ASSIGNED TASK 1 ->
Using the article on the cellular clock, answer yes or no to whether each statement agrees with it, and quote the words of the article that decide each answer. (a) The lab experiments behind the findings were conducted at Johns Hopkins. (b) The researchers studied the NF-kappaB pathway within mouse cells. (c) Longer activation of the pathway could produce more pulses.
ASSIGNED TASK 2 ->
Carry on the article on the cellular clock, beginning after its final sentence.

GIVEN PASSAGE ->
■ ■ ■ ■ ■ ■ ■

Cellular pathway includes a ’clock’ that steers gene activity

Understanding the timed messages within cells could lead to new medical treatments

Researchers from The Johns Hopkins University and other institutions have discovered a biochemical “clock” that appears to play a crucial role in the way information is sent from the surface of a cell to its nucleus. These messages can cause the cell to thrive or commit suicide, and manipulating them could lead to new treatments for cancer and other diseases, the researchers say.

The findings, based on lab experiments conducted at Cal Tech and computer models developed at Johns Hopkins, are reported in the Nov. 8 issue of the journal “Science.”

Scientists have known that living cells send messages from their surfaces to their nuclei by setting off a chain of chemical reactions that pass the information along like signals traveling over a telephone wire. Such reaction chains are called signaling pathways. But while studying one such reaction chain called the NF-kappaB pathway within mouse cells, the university researchers learned that the signal transmission process is even more complicated.

“We found that if the pathway was activated for a short time, a single pulse of activity was delivered to the nucleus, like a single tick of a clock, activating a set of genes,” said Andre Levchenko, assistant professor in the Department of Biomedical Engineering at Johns Hopkins. “But longer activation could produce more pulses and induce a larger gene set. We believe that the timing between pulses is critical. If too much or too little time elapsed, the genetic machinery would not respond properly.”

Levchenko, a lead author on the “Science” paper, and his colleagues concluded that the signaling pathway inside a cell was serving as much more than a simple wire. “It was not just carrying the information, it was processing it,” he said. “The pathway was operating like a clock with a pendulum, delivering the signal at particular intervals of time in a way that could resonate with the behavior of the genes in the nucleus.”

When information moves through a cell pathway to genes in the nucleus, it prompts the genes to send out their own instructions, directing the cell to assemble proteins to carry out various tasks. By developing a better understanding of the way information travels along a pathway, Levchenko said, researchers may be able to create drugs that disrupt or change this line of communication, and in turn affect overall functioning within the cell. For example, a drug designed to shut down the NF-kappaB pathway might cause a cancer cell to commit suicide through a biological process called apoptosis. “We know that cancer cells use this pathway,” he said. “If we can find a smart way to cut this ’wire,’ it will be much easier to kill the cancer cells.”

■ ■ ■ ■ ■ ■ ■

RECORDED DATA ->
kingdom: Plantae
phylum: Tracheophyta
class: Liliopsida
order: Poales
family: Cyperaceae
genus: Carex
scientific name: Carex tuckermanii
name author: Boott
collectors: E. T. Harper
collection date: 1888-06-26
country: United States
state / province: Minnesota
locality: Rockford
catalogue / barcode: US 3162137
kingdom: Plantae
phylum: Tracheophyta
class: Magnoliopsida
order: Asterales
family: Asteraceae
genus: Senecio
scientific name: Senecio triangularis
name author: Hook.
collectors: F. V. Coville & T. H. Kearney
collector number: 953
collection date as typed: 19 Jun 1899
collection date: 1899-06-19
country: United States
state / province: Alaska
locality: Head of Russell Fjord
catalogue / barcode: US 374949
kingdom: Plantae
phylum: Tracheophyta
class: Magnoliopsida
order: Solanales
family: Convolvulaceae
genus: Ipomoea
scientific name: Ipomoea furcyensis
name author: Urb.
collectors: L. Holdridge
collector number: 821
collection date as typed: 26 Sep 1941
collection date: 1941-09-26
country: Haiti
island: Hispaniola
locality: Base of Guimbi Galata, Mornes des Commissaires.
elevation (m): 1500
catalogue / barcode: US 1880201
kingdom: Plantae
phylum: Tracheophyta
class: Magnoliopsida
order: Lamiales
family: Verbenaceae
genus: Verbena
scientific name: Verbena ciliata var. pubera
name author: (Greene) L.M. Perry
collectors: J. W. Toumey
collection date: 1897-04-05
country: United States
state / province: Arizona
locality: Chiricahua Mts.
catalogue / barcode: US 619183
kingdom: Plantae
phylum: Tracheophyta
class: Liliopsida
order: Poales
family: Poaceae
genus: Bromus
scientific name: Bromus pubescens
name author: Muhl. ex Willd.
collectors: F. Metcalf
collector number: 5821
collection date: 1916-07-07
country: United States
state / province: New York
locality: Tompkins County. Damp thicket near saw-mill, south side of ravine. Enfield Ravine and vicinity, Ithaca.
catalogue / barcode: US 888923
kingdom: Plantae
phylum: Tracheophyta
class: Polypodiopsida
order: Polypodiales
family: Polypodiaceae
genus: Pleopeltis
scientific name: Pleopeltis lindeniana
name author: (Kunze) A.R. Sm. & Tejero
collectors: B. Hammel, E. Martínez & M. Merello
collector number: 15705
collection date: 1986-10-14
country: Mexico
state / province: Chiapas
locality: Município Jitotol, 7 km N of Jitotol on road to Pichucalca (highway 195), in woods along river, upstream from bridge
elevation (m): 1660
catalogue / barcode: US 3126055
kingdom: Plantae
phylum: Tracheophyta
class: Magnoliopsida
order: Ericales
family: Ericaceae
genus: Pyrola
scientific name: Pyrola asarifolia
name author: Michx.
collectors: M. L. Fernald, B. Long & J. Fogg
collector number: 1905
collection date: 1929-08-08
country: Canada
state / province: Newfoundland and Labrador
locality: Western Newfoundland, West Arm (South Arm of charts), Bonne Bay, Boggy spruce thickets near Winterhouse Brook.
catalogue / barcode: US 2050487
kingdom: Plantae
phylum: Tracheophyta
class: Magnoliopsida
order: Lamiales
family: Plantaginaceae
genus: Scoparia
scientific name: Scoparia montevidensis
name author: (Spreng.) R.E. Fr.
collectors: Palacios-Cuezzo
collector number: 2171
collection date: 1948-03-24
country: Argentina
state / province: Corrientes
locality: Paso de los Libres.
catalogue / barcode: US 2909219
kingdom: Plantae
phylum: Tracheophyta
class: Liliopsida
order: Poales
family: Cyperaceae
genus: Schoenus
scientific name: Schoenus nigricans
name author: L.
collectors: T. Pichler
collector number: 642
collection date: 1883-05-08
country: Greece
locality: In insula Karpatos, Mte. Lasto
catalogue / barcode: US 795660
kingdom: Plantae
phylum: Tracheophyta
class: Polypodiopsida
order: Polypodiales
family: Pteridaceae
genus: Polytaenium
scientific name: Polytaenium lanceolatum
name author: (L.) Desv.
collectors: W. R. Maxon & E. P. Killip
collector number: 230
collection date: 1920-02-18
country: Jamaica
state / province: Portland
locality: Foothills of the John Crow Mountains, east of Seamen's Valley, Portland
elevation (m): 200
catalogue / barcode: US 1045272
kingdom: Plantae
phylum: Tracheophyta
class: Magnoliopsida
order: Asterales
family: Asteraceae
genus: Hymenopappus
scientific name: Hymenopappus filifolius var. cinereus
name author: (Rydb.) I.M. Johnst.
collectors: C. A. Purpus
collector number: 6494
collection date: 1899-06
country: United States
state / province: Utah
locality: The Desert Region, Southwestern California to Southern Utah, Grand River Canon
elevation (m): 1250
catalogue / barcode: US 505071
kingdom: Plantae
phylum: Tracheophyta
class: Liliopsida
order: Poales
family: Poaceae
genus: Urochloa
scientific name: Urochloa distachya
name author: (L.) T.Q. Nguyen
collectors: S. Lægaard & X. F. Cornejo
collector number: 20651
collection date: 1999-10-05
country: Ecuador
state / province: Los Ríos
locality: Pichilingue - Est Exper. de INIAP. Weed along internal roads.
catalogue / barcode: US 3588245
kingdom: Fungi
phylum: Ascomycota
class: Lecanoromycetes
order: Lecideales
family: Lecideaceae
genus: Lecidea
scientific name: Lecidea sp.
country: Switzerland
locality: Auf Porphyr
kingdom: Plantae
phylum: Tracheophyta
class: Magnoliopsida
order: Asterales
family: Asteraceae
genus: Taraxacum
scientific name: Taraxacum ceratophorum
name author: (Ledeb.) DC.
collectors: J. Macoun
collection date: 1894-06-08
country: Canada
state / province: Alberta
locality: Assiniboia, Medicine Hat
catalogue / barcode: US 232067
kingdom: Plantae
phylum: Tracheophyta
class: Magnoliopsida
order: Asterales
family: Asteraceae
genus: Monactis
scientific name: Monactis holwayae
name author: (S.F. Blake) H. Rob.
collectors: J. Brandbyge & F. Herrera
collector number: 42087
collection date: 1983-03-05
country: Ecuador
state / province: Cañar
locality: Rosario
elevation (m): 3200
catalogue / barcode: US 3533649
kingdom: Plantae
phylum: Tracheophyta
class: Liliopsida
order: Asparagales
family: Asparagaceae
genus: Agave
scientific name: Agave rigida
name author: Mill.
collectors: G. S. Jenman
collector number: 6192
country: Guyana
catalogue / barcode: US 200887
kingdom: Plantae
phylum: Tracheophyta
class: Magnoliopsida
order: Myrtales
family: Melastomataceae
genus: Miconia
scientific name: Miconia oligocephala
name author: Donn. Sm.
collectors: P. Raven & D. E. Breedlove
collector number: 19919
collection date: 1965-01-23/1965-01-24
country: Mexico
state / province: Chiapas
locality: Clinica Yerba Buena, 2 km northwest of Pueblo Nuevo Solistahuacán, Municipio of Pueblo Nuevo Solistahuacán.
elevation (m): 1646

■ ■ ■ ■ ■ ■ ■

WRITTEN REPLY 1 ->
(a) No: "based on lab experiments conducted at Cal Tech and computer models developed at Johns Hopkins"
(b) Yes: "studying one such reaction chain called the NF-kappaB pathway within mouse cells"
(c) Yes: "But longer activation could produce more pulses and induce a larger gene set."

WRITTEN REPLY 2 ->
Levchenko and his colleagues made their discovery by first developing a computer model showing how they believed the pathway operates. Then they verified their results by studying live cells in the lab. Finally, they used the validated model to guide further experiments. Although mouse cells called fibroblasts were used, Levchenko said the findings should also hold true for human fibroblasts and other cell types.

Because the computer model has been validated, it could be used to speed up the development of pharmaceuticals that might affect the cell pathway, said Levchenko, who is a part of a computational biology research team based at the Whitaker Biomedical Engineering Institute at Johns Hopkins. He said drug developers could use the computer model to quickly test how various compounds may affect the cell behavior before launching more time-consuming lab tests with live cells. “This has given us a very good tool to predict things that may happen when the pathway properties are altered, reducing the need to engage in exhaustive animal tests,” Levchenko said.

The other lead author of the Science paper was Alexander Hoffman, who engaged in the research as a postdoctoral scholar at Cal Tech and now is an assistant professor of biology at the University of California, San Diego. The co-authors were Martin L. Scott, who conducted research at MIT and who now is employed by Biogen Inc.; and David Baltimore, president of Cal Tech.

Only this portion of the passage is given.